Residential real estate activity strengthened in recent weeks. A contact in Hampton Roads, Virginia reported that contracts were up twenty-two percent over a year ago and that inventories were low. She added that buyers were looking for owner-occupied homes in good condition and noted that multiple offers were driving up prices. Similarly, a Realtor in the Washington, D.C. area described the market as “accelerating,” noting that decreasing inventory had led to multiple offers and higher selling prices. A Richmond Realtor mentioned that new construction demand had increased, which had pushed up the prices of building lots. A homebuilder in South Carolina reported an increase in lot shortages. His company raised prices on single family homes this year to offset supplier price increases.

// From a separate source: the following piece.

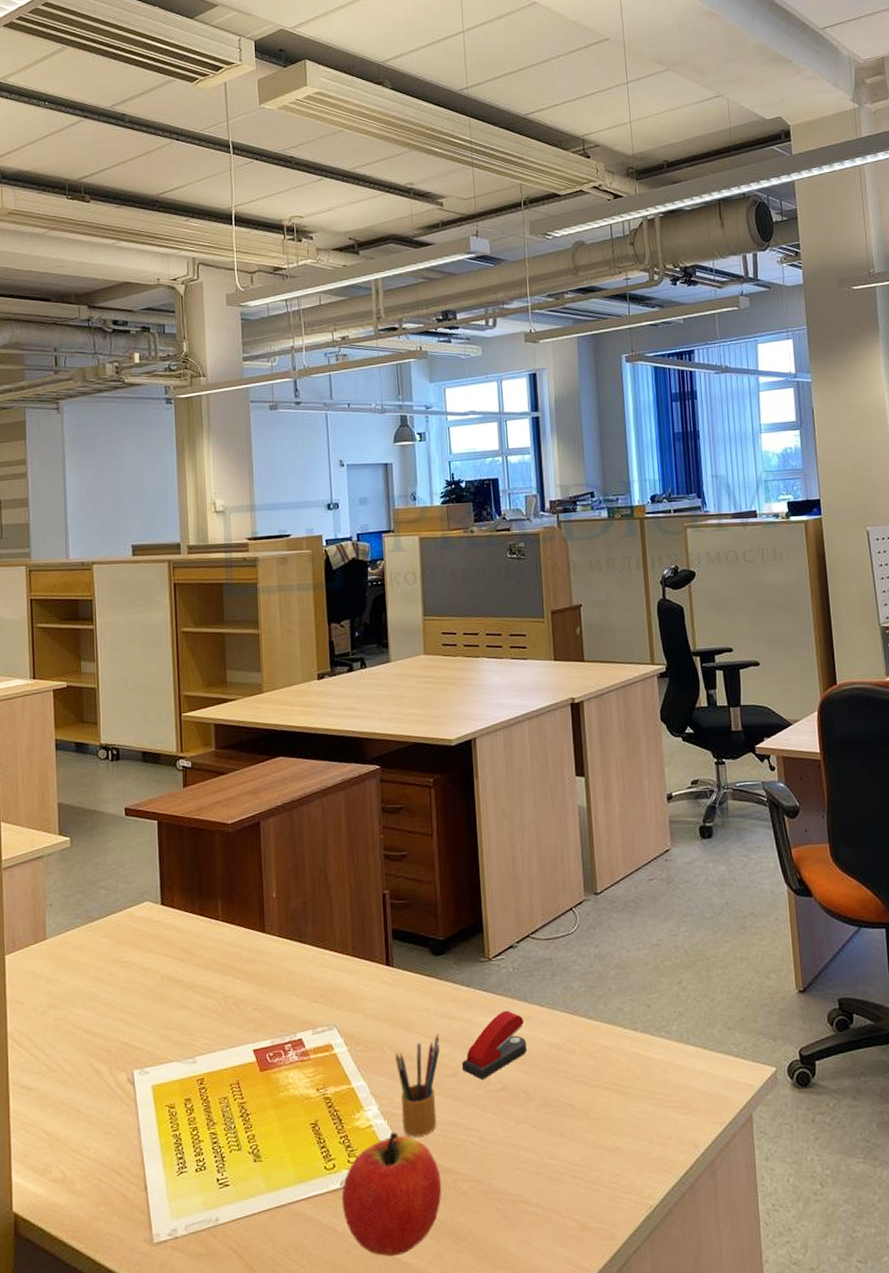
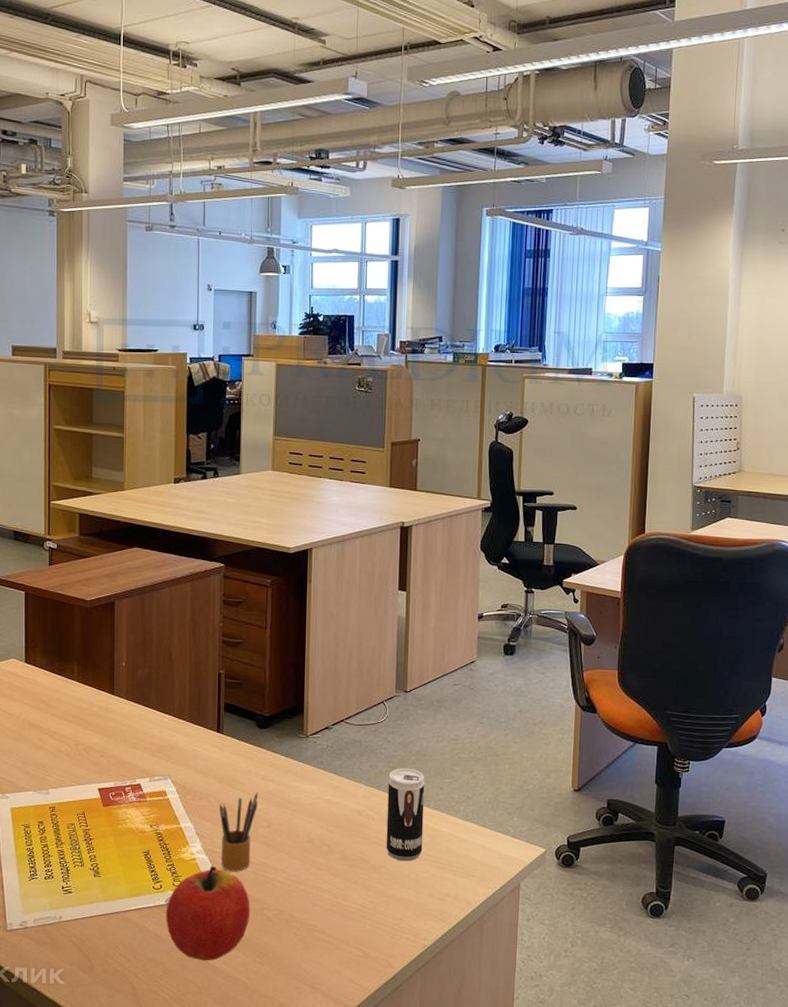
stapler: present [461,1010,527,1080] -> none [275,779,332,832]
beverage can: none [587,985,635,1102] -> present [386,768,425,862]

Commercial real estate and construction markets tightened slightly in recent weeks. A commercial Realtor in Charleston, South Carolina said that activity had improved and that he expects nonresidential construction to increase significantly in the next twelve to eighteen months. He also stated that the region is on the precipice of strong growth but will be limited by infrastructure. A source in Richmond expected further improvement in commercial real estate activity during the next year, noting a rise in construction in the Richmond and Hampton Roads regions. According to a contact in West Virginia, more hotels have come online and retail space was absorbed at a faster pace. Leasing there has risen to pre-recession levels, according to one report. With vacancies declining and increased demand for space in many areas, commercial lessors have stopped granting concessions. There is strong demand in the Baltimore corridor for multi-family rentals and purchases, with occupancy rates at 95 percent. Another source said that the Washington, D.C. market was growing with a concentration in rentals, but that there was little speculative building.

Agriculture and Natural Resources.

Fluctuating temperatures coupled with heavy rainfall tempered plant growth and delayed spring plantings throughout the District. Despite wet conditions, forage crops were having a great spring, and pastures and hayfields were in good condition.

Assessments of energy activity were mixed in this reporting period. The coal industry remained depressed and businesses that supplied the industry were negatively impacted. A source in West Virginia said that reduced coal production led to a decline in diesel fuel sales as more heavy equipment was idled. He indicated that natural gas had displaced coal in power plants due to the low price of natural gas and concerns regarding environmental regulatory changes. He noted that some of the decline in domestic coal demand was offset by increased thermal coal exports to Europe.

Labor Markets.

Labor activity was uneven, although contacts were upbeat about additional hiring in the months ahead. A manufacturer in North Carolina laid off employees because of fewer federal orders. However, an auto dealer in the Washington, D.C. area noted that he had to hire more sales people, and a flooring manufacturer said he added an additional large crew at one of his plants. A national trucking firm executive remarked that implementation of new federal restrictions on driver hours of service will exacerbate the shortage of drivers for long-haul trucking. Further, a temp agency in Maryland saw somewhat stronger demand for workers in most industries. Contacts in the tourism industry indicated that seasonal hiring was about on par with a year ago, and permanent jobs were plentiful in locations along the outer banks of North Carolina. Looking ahead, firms in several categories expected to increase hiring. For example, a lumber firm expected to hire more workers later this year, and a West Virginia manufacturer planned to add jobs early next year as a result of reshoring. According to our latest surveys, manufacturing employment edged down and average wage growth slowed. Retail employment declined, but wage increases were more prevalent. Hiring flattened at non-retail services providers, while average wages rose.